As I walked past one of the large windows, I caught movement. Far away, at the edge of the forest, Lily was on her knees doing something on the ground in front of her.
Lily!
My heart sped up and I turned and walked as quickly as possible through all the debris on the floor toward the front door. I was able to open it from the inside and I took the stairs two at a time, running back down the long driveway and out the front gate toward Lily.
"Lily," I said breathlessly as I finally came up behind her. She jerked slightly and turned, tears streaming down her cheeks. "Hey, what's wrong?" That's when I saw an owl on the ground in front of her and I went down on my knees beside her. "Oh shit, is he okay?"
Lily shook her head. "No, he's . . . dead." She heaved in a shuddery breath and used both hands to wipe at her tears. She shook her head. "I just found him out here, lying on the ground. He must have just . . . died of old age. There doesn't seem to be anything wrong with him." She sniffled.
"I'm so sorry."
She nodded and used a sweater that was tied around her waist to scoop him up. "I don't think owls have very long life spans. I have to bury him."

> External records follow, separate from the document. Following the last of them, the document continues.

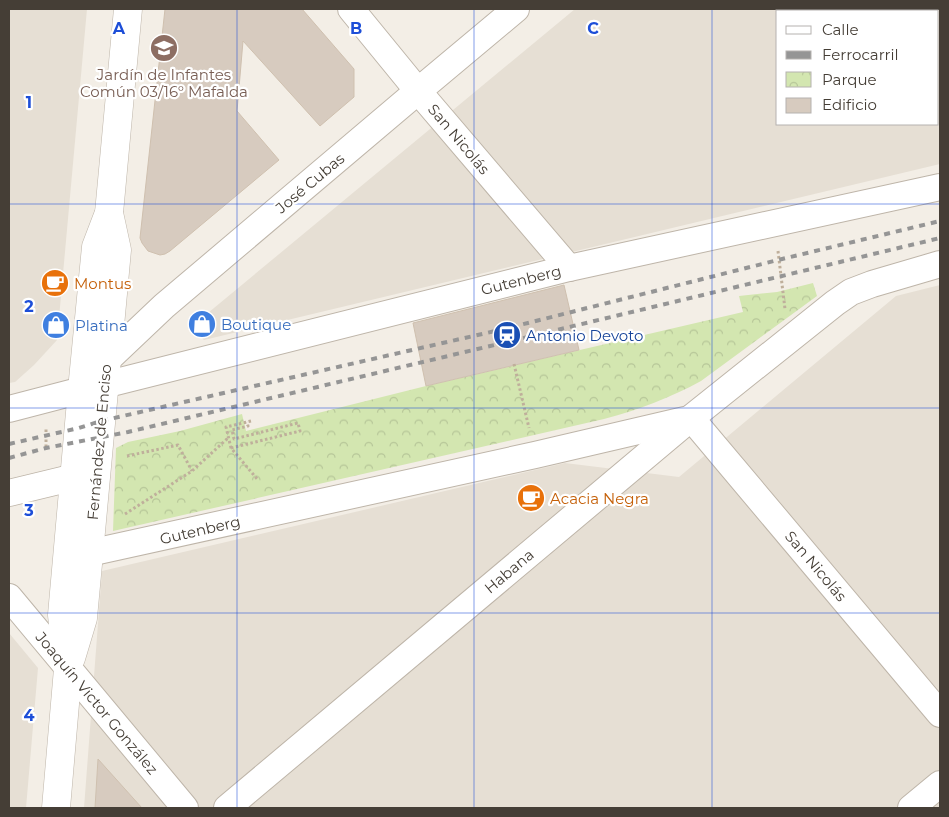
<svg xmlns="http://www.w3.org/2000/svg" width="949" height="817" viewBox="0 0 949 817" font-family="Montserrat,sans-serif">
<defs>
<pattern id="park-crowns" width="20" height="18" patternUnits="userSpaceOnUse" patternTransform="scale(1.25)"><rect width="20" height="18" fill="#d3e6b0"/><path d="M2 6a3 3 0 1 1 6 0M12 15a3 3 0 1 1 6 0" fill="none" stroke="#b6c698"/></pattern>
</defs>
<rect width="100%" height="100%" fill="#f3eee6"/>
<g fill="#e6dfd4" fill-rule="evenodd">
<path d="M9,9H87L57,340L34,365L15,382L9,383Z"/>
<path d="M575,9H940V164L204,340L191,327ZM778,11H938V124H778Z"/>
<path d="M940,285V808H84L102,571L565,463L679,477L896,296Z"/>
<path d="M9,633L38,668L26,808H9Z"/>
</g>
<path fill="url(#park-crowns)" d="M813,283L817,296L701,381C670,398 638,410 604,419L113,531L116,448L128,442L180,431L242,414L246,431L426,386L743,312L739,296L777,292Z"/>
<g fill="#d7cbbf" stroke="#cfc0af">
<path d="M165,9H302L354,69V97L320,126L243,41L237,111L279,160L170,251L165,254L160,255L148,251L142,243L140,238Z"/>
<path d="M564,285L579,350L426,386L413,323Z"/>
<path d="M98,759L142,808H95Z"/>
</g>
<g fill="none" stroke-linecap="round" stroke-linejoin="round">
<defs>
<g id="minor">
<path d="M351,9L418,91L569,268"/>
<path d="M107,360L164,306L418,91L516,9"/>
<path d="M104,385L569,268L940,187"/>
<path d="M9,409L82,390"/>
<path d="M691,418L940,714"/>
<path d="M9,493L75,477"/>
<path d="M89,553L535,455L685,420"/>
<path d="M9,597L185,808"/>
<path d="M227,808L691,418L835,303L851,292L872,284L940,264"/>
<path d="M911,808L940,784"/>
</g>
<g id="tertiary">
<path d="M71,658L83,618L117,250L109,213"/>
<path d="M56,808L68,669L62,615L82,390L96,247L109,213L128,9"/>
</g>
</defs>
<use href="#minor" stroke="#beb5a9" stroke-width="28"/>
<use href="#tertiary" stroke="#beb5a9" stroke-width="29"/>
<g stroke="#bfaf9b" stroke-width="3" stroke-dasharray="2.5 2.5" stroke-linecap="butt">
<path d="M778,251L785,309"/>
<path d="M514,364L529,428"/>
<path d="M251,421L226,427L231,448L258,480"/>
<path d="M46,447V428"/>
<path d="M231,448L300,431L298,423L234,439L232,430L248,426L247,422"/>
<path d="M127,456L178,445L192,471"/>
<path d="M125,514L192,471L228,438"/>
</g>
<use href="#minor" stroke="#fff" stroke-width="26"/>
<use href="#tertiary" stroke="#fff" stroke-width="28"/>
<g stroke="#959595" stroke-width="4" stroke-dasharray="6 6" stroke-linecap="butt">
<path d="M9,444L79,428L101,421L504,329L778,260L940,221"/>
<path d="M9,458L46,448L128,432L507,342L940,238"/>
</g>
</g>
<path fill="none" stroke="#1d4ed8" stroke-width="1" stroke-opacity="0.55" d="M237,9V808M474,9V808M712,9V808M9,204H940M9,408H940M9,613H940"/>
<defs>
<symbol id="school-disc" viewBox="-11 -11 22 22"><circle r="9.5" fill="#8d6e63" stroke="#fff"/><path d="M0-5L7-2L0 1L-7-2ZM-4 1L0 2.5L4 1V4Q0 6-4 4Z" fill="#fff"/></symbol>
<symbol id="cafe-disc" viewBox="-11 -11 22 22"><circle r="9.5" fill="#e8710a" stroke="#fff"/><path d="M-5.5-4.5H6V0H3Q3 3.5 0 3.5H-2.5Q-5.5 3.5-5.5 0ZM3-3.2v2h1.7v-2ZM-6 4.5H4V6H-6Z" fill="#fff"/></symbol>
<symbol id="shop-disc" viewBox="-11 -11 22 22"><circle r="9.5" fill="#3f7fe0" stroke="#fff"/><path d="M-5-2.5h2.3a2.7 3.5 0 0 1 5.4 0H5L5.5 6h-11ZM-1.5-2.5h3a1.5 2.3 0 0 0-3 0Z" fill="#fff"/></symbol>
<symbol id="station-disc" viewBox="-11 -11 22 22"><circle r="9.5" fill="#1a4fb4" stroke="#fff"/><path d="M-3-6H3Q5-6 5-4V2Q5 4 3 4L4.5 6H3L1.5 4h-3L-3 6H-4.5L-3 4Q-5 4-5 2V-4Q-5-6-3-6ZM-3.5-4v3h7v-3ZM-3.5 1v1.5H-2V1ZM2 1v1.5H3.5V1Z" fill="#fff"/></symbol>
</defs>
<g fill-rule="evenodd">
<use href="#school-disc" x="148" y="32" width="32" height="32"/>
<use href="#cafe-disc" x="39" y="267" width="32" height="32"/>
<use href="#shop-disc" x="186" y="308" width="32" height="32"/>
<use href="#shop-disc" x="40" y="309" width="32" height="32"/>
<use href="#station-disc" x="491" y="319" width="32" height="32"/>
<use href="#cafe-disc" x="515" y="482" width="32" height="32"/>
</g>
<g text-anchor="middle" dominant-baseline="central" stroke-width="4.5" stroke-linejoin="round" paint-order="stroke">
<g font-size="15" fill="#785e54" stroke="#fff">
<text x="164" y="74">Jardín de Infantes<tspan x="164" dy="17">Común 03/16° Mafalda</tspan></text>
</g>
<g font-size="15" fill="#453e36" stroke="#fff">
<text transform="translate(459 139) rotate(50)">San Nicolás</text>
<text transform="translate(310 183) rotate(-40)">José Cubas</text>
<text transform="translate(521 280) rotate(-14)">Gutenberg</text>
<text transform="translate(99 442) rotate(-85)">Fernández de Enciso</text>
<text transform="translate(200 530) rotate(-13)">Gutenberg</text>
<text transform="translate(816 566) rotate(50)">San Nicolás</text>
<text transform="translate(509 571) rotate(-40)">Habana</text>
<text transform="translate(97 703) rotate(50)">Joaquín Victor González</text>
</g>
<g font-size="15" fill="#c56008" stroke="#fff" text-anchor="start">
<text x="74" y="283">Montus</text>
<text x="550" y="498">Acacia Negra</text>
</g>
<g font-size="15" fill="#366cbe" stroke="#fff" text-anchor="start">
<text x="221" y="324">Boutique</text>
<text x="75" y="325">Platina</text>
</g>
<g font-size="15" fill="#164399" stroke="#fff" text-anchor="start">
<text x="526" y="335">Antonio Devoto</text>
</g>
</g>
<g font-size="16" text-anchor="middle" font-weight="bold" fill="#1d4ed8" stroke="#fff" stroke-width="4.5" stroke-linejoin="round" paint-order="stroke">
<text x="119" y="34">A</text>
<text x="356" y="34">B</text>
<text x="593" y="34">C</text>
<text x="29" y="108">1</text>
<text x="29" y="312">2</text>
<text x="29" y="516">3</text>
<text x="29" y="721">4</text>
</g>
<rect width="949" height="817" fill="none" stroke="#453e36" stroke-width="20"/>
<rect x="776" y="10" width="162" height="115" fill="#ffffff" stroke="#b5b2af"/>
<rect x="786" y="26" width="25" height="8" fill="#ffffff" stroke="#b5b2af"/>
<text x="822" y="35" font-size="15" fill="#453e36">Calle</text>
<rect x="786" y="51" width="25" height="8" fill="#959595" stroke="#b5b2af"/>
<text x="822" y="60" font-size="15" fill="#453e36">Ferrocarril</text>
<rect x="786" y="72" width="25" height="15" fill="url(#park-crowns)" stroke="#b5b2af"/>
<text x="822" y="85" font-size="15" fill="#453e36">Parque</text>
<rect x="786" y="98" width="25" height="15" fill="#d7cbbf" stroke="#b5b2af"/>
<text x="822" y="110" font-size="15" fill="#453e36">Edificio</text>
</svg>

"I'll help. Do you have a shovel?"
She shook her head. "No, I'll have to use a stick or something. The ground is very soft in certain parts of the forest. It should be okay." I walked a little ways into the woods with her, and as she held the owl, I dug the small grave in the soft earth of the forest floor. We didn't speak, which made me aware of all the sounds around me: the birds twittering in the trees, foliage swishing in the breeze, and Lily's occasional sniffles. When I was done, she lowered him into the ground, the sweater wrapped around him, and stood as I covered him up, another tear rolling down her cheek.
"You must think I'm so silly crying over an owl," she said. "It's just that he used to come sit on the fence over there, every day, and I kind of got used to him." She shrugged. "Whenever I passed by and saw him, I came to think of him as good luck, a sort of wise sentry who might show you the way if you were lost and afraid." She tilted her head, looking sad but thoughtful.
"I don't think you're silly."
I think you're the most beautiful, tenderhearted girl I've ever known.